Coté Italie, après un dernier match anecdotique contre l’Irlande (0-1), l’heure est plutôt à la sérénité. L’équipe A s’est bien reposée et, malgré l’absence de Candreva, semble prête pour le rendez-vous des 1/8e de finale. Cette sérénité est notamment due aux prestations de sa base défensive Buffon/Barzagli-Bonucci-Chiellini/De Rossi, ultra-convaincante lors des deux premiers matchs. 0 but encaissé, des relances propres, un gardien en forme… Quand la défense va, tout va en Italie. On sait que, si la pression est trop forte, on peut garer un bus de haute qualité devant le but.

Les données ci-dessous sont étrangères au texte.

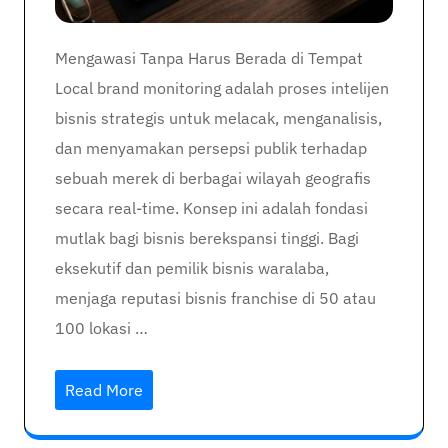
Mengawasi Tanpa Harus Berada di Tempat
Local brand monitoring adalah proses intelijen
bisnis strategis untuk melacak, menganalisis,
dan menyamakan persepsi publik terhadap
sebuah merek di berbagai wilayah geografis
secara real-time. Konsep ini adalah fondasi
mutlak bagi bisnis berekspansi tinggi. Bagi
eksekutif dan pemilik bisnis waralaba,
menjaga reputasi bisnis franchise di 50 atau
100 lokasi …
Read More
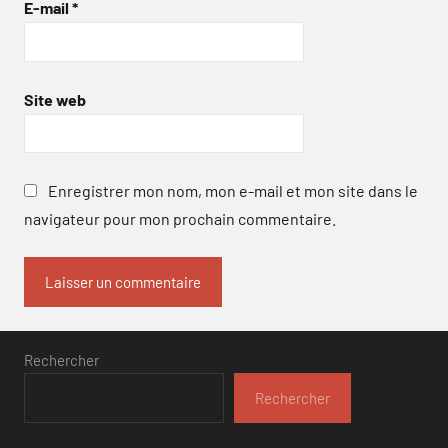
E-mail
*
Site web
Enregistrer mon nom, mon e-mail et mon site dans le
navigateur pour mon prochain commentaire.
Rechercher
Rechercher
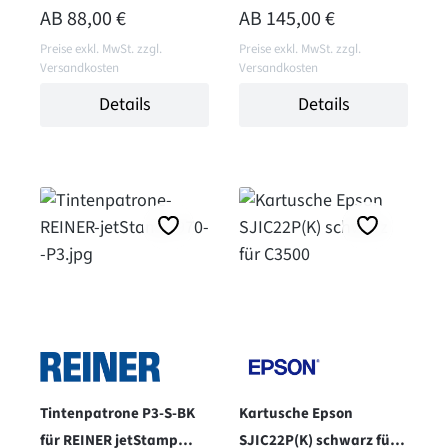
790MP und 990 - gelb
1025 - solvent - schwarz
REGULÄRER PREIS:
REGULÄRER PREIS:
AB
88,00 €
AB
145,00 €
Preise exkl. MwSt. zzgl.
Preise exkl. MwSt. zzgl.
Versandkosten
Versandkosten
Details
Details
Tintenpatrone P3-S-BK
Kartusche Epson
für REINER jetStamp
SJIC22P(K) schwarz für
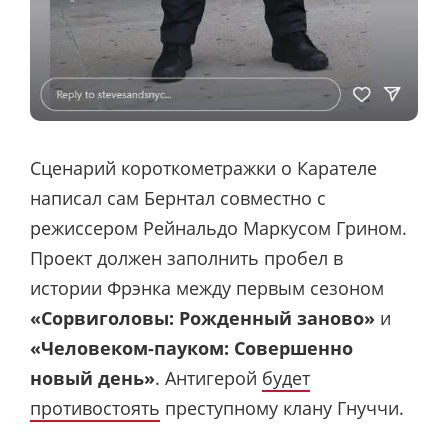
Сценарий короткометражки о Карателе
написал сам Бернтал совместно с
режиссером Рейнальдо Маркусом Грином.
Проект должен заполнить пробел в
истории Фрэнка между первым сезоном
«Сорвиголовы: Рожденный заново»
и
«Человеком-пауком: Совершенно
новый день»
. Антигерой
будет
противостоять
преступному клану Гнуччи.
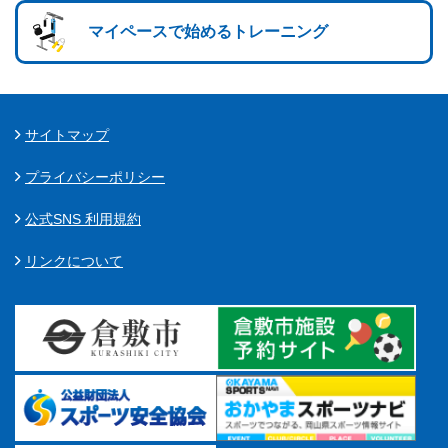
マイペースで始めるトレーニング
サイトマップ
プライバシーポリシー
公式SNS 利用規約
リンクについて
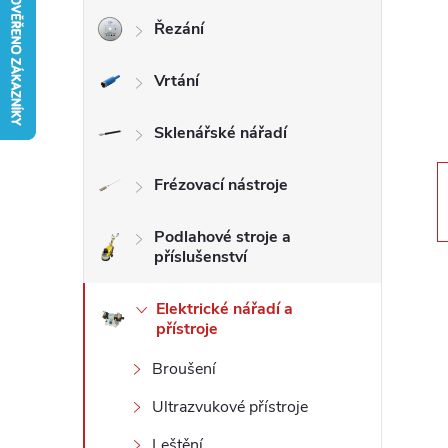
Řezání
r
Vrtání
a
n
Sklenářské nářadí
n
Frézovací nástroje
í
Podlahové stroje a
příslušenství
p
Elektrické nářadí a
přístroje
a
Broušení
n
Ultrazvukové přístroje
e
Leštění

En plus d’être solide, l’arrière-garde de la Nazionale sait à quoi s’attendre, puisque l’attaquant adverse s’appelle Morata, le coéquipier à la Juventus de Buffon, Chiellini, Bonucci et Barzagli. Autant dire qu’ils connaissent le jeune espagnol comme leur poche et que celui-ci devra se surpasser pour surprendre ses aînés. Avec un Morata pris en tenaille par ses roublards de partenaires de club, pas sur que l’Espagne pourra se montrer ultra dangereuse.

Parce que… la revanche

L’expérience, la défense, la style de jeu… Si l’Italie a quelques atouts à faire valoir, sa volonté de laver l’affront de 2012 (finale de l’Euro perdue 0-4) pèsera aussi dans la balance. À l’époque, les joueurs de la Botte avaient réalisé un grand parcours avant de tomber sur une Espagne injouable, aussi bien sur le plan footballistique que physique. Pour cet Euro, le rapport de forces semble bien plus équilibré et tout paraît possible.

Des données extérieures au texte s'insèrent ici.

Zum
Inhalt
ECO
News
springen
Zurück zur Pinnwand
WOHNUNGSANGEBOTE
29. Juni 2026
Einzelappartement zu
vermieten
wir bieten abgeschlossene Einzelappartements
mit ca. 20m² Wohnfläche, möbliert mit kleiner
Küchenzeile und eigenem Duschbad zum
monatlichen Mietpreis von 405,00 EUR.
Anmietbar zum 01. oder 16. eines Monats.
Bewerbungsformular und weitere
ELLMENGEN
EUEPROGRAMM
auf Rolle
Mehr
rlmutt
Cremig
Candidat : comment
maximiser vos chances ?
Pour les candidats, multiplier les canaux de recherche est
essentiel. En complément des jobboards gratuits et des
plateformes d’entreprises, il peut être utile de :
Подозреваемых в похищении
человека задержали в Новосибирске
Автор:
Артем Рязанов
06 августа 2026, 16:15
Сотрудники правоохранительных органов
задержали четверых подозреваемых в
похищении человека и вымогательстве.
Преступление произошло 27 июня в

Après le tirage au sort, beaucoup de supporters italiens se sont plaints de devoir jouer l’Espagne alors que leur équipe avait terminé 1er d’un groupe déjà difficile. Double erreur. D’abord parce qu’implicitement, cela suggère une peur de l’Espagne mais surtout, c’est oublier que pour gagner une grande compétition, il faut battre de grandes équipes.

Pas favorite, vieillissante, basée sur une grosse défense, unie, limitée physiquement et techniquement, l’Italie a toutes les cartes en main pour renverser l’Espagne et se projeter vers une fin de compétition complètement folle.